# Tundra TRD - Where are you??



## SkunkApe (Dec 9, 2006)

Ok, I'm getting ready to pull the trigger and invest in an 05 or 06 Crew Cab 4x4 Tundra. I'm having a bear of a time finding one w/ the TRD Off-Road Pkg. Do you really think it would make that much of a difference for taking the truck to Hatteras. That's mainly the majority of off road activity I'd put the truck through. Plus, any advice on a deal on a front hitch and rod holder rack? Thanks.


----------



## Cobia Seeker (Mar 19, 2002)

Do yourself a favor and get the Tacoma 4door TRD. They are alot better on gas and easy to get not to mention about 10-12 grand cheaper


----------



## SkunkApe (Dec 9, 2006)

*Tacoma vs. Tundra*



Cobia Seeker said:


> Do yourself a favor and get the Tacoma 4door TRD. They are alot better on gas and easy to get not to mention about 10-12 grand cheaper


I'll be pulling a Camper so I'm liking the 4.7L v8 (282hp) I love the Tacoma, had one for the last 5 years, but I need some more power as I add toys


----------



## Cobia Seeker (Mar 19, 2002)

I understand but the Tacoma is rated...6500lb towing and 246hp. I have pulled 7000 with no problem


----------



## RedskinFan228 (Jun 28, 2004)

Congrats on the new truck did you get to drive it home tonight???? Nice meeting you at checkerd flag small world for sure. I am in the think the price over mode but should have mine this weekend as well. Give me a yell 375 6063 or PM me we can head down south together try them out on the beach 

Ken


----------



## SkunkApe (Dec 9, 2006)

*Got it.*



RedskinFan228 said:


> Congrats on the new truck did you get to drive it home tonight???? Nice meeting you at checkerd flag small world for sure. I am in the think the price over mode but should have mine this weekend as well. Give me a yell 375 6063 or PM me we can head down south together try them out on the beach
> 
> Ken


Sorry for the late reply, but I was having sex w/ my new truck in the driveway I've got Hatteras fever again, and I just there last week!! Sounds like you're grinding the characters at Checkered, so I wish you luck!! Nice meeting you!! I'll give you a call so we can hook up at the Point or Ramp 49, not this weekend, but next. Cobia may still be around depending on water temps.


----------



## rattler (Jul 3, 2004)

GEEZZZZ...give me a chance to find you what you want...I've been at BEACH FORD for a whole 6 weeks...and i'm fishermen friendly, lol...I will work for you...ask for Gary...or call my cell...493-1208...if we don't have it, I will find it...


----------



## RedskinFan228 (Jun 28, 2004)

SkunkApe said:


> Sorry for the late reply, but I was having sex w/ my new truck in the driveway I've got Hatteras fever again, and I just there last week!! Sounds like you're grinding the characters at Checkered, so I wish you luck!! Nice meeting you!! I'll give you a call so we can hook up at the Point or Ramp 49, not this weekend, but next. Cobia may still be around depending on water temps.
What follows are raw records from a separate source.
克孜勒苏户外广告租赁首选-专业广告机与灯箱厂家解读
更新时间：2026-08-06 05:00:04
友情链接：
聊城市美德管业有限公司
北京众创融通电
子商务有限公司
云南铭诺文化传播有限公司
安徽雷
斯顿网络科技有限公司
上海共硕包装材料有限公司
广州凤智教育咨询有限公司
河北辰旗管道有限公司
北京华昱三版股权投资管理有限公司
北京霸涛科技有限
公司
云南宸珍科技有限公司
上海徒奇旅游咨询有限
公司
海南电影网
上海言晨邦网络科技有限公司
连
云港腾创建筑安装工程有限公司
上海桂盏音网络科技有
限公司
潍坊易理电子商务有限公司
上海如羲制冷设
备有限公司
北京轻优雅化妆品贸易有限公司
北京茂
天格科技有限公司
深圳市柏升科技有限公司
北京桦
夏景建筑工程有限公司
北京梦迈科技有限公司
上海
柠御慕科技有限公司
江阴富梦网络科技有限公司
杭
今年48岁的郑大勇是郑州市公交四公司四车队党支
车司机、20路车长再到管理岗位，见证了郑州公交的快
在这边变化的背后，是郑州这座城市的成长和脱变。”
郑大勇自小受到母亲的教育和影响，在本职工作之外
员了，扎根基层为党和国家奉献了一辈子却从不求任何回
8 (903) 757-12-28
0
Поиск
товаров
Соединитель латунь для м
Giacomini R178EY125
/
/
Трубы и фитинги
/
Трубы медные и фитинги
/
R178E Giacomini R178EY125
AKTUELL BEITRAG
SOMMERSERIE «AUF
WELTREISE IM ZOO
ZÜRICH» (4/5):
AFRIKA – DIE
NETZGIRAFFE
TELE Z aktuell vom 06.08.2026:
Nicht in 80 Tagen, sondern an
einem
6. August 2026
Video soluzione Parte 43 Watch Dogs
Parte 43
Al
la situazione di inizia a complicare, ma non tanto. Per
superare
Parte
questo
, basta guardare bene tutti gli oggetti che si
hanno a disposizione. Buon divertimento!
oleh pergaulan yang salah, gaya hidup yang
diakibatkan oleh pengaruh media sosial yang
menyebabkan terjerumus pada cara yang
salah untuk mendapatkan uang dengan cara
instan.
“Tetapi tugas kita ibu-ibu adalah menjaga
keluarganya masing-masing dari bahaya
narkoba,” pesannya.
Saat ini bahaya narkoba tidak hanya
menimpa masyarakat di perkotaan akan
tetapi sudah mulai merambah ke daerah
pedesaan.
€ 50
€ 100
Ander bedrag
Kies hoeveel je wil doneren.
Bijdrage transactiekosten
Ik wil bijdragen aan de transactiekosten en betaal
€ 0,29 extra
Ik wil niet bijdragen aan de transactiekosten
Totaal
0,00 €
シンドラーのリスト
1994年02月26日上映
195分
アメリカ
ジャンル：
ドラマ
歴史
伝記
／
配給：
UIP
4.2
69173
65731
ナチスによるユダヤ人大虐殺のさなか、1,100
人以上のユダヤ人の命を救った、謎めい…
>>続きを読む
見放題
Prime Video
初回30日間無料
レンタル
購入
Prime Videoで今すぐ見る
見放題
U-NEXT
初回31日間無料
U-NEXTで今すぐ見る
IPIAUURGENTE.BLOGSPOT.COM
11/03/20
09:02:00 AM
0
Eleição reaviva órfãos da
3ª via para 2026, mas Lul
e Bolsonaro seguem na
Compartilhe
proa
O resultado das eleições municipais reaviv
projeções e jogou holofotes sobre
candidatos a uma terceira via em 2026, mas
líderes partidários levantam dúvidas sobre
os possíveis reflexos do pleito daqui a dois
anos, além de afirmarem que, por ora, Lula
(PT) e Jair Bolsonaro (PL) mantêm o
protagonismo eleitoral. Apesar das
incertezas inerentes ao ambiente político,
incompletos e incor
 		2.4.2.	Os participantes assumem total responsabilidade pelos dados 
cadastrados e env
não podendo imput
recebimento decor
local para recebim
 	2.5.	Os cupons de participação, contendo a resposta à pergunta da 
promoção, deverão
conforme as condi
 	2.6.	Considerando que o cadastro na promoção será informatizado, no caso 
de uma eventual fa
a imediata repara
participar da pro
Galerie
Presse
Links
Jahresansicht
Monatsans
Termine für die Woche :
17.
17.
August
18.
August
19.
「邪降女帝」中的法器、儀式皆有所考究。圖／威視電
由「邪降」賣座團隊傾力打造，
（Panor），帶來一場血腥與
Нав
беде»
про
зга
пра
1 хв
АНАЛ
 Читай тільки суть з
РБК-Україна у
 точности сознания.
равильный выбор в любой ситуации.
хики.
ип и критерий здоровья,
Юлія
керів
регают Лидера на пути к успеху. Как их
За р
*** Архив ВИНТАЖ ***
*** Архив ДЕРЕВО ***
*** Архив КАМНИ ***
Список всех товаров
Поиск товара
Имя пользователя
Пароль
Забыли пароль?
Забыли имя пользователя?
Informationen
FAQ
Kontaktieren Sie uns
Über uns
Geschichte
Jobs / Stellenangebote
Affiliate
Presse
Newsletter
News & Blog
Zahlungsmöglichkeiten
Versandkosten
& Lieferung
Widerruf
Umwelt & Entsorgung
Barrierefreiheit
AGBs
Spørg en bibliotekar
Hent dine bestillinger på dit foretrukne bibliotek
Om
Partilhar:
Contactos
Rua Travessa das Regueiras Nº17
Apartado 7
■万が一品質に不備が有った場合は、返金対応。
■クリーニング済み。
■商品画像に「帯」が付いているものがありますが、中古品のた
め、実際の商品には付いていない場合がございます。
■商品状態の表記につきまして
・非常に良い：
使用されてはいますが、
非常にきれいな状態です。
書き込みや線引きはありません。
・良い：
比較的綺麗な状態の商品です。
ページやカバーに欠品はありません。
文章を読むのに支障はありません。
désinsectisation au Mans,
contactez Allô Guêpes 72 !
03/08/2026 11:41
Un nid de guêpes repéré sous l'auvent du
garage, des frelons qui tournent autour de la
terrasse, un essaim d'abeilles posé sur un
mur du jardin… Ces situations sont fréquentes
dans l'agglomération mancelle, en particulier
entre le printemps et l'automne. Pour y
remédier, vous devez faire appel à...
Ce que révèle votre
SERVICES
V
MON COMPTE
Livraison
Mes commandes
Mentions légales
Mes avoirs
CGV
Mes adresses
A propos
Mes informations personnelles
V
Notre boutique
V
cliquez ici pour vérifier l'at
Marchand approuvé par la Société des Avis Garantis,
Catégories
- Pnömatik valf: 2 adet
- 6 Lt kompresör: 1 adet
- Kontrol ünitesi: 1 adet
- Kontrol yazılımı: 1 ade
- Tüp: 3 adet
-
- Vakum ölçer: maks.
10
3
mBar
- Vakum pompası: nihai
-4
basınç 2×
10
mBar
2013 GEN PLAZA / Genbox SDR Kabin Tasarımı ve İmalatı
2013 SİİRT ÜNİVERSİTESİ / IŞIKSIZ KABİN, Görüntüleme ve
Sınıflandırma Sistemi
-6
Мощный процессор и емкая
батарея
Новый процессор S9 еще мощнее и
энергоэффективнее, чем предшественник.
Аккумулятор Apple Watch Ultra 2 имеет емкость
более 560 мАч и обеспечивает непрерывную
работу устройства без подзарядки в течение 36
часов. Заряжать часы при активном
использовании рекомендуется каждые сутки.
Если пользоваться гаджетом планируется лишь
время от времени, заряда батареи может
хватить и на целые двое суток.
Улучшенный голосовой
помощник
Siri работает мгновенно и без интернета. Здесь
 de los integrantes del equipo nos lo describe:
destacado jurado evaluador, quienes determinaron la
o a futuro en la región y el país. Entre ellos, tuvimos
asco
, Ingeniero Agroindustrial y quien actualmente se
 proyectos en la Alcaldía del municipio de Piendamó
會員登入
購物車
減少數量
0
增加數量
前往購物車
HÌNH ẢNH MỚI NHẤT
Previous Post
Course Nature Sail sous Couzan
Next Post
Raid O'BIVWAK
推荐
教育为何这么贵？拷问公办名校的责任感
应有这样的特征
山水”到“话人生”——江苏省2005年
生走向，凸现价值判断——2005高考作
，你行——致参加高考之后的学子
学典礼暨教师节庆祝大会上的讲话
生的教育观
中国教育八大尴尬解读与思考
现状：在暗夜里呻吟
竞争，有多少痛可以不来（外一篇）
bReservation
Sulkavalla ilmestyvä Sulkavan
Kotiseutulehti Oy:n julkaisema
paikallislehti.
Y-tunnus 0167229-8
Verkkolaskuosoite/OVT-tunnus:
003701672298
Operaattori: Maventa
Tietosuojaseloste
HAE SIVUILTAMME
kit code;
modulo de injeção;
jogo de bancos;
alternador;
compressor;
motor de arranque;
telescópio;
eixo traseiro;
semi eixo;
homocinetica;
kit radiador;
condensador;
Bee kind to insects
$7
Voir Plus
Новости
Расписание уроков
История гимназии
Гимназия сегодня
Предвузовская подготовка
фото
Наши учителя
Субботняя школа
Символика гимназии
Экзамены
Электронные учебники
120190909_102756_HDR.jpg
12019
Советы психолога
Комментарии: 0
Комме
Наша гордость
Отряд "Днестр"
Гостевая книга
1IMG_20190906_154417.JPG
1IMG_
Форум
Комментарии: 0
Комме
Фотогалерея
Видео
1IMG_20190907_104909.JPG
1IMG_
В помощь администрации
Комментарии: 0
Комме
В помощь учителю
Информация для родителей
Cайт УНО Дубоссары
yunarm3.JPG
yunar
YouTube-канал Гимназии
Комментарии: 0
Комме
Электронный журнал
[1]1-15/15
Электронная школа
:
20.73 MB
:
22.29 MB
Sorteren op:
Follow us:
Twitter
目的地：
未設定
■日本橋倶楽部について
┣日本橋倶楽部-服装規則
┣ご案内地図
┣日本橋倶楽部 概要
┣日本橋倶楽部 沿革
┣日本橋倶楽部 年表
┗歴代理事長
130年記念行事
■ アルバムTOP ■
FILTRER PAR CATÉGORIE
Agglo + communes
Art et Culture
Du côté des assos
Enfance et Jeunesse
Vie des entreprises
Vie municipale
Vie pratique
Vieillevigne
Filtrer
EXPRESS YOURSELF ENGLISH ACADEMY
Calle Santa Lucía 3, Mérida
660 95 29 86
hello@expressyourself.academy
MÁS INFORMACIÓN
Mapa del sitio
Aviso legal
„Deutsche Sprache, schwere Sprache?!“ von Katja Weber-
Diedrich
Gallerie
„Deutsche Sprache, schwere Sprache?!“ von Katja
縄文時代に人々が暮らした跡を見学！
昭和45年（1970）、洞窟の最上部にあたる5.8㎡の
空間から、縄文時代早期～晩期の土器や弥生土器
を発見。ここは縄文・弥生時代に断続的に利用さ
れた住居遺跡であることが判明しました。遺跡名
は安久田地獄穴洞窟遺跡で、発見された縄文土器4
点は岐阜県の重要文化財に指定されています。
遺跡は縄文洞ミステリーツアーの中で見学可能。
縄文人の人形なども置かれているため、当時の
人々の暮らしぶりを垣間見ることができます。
That sounds great I was shooting for that weekend myself 

Gary good luck at beach ford but I am just not intrested in a ford been there done that and it just did not last. Gonna go with the Toyota this time around. Figure maybe I can get a truck that will last longer than the payments.

Ken


----------



## dsurf (Aug 5, 2003)

*Tacoma*



Cobia Seeker said:


> I understand but the Tacoma is rated...6500lb towing and 246hp. I have pulled 7000 with no problem



The new Tacoma is rated at *236hp*....


----------



## Cobia Seeker (Mar 19, 2002)

My 06 says 246 0n the engine tag. Either way both are good trucks


----------



## rattler (Jul 3, 2004)

I can find you what ever you want...not just fords...


----------



## SkunkApe (Dec 9, 2006)

*Found it!*

Gary, 
I had to pull the trigger on the 2005 Tundra @ Checkered Flag. They gave me $3100 under Blue Book, so the deal transpired. I guess since it's such a gas hog, they want to get rid of them. Who knows, I don't give a sh*t about gas prices anyways. I work from home.


----------



## rattler (Jul 3, 2004)

LOL...sounds like you got a great deal...we have a hard time getting them and when we do they go in a day or so...I WAS LOOKING...hope you enjoy it...thanks for letting me try...


----------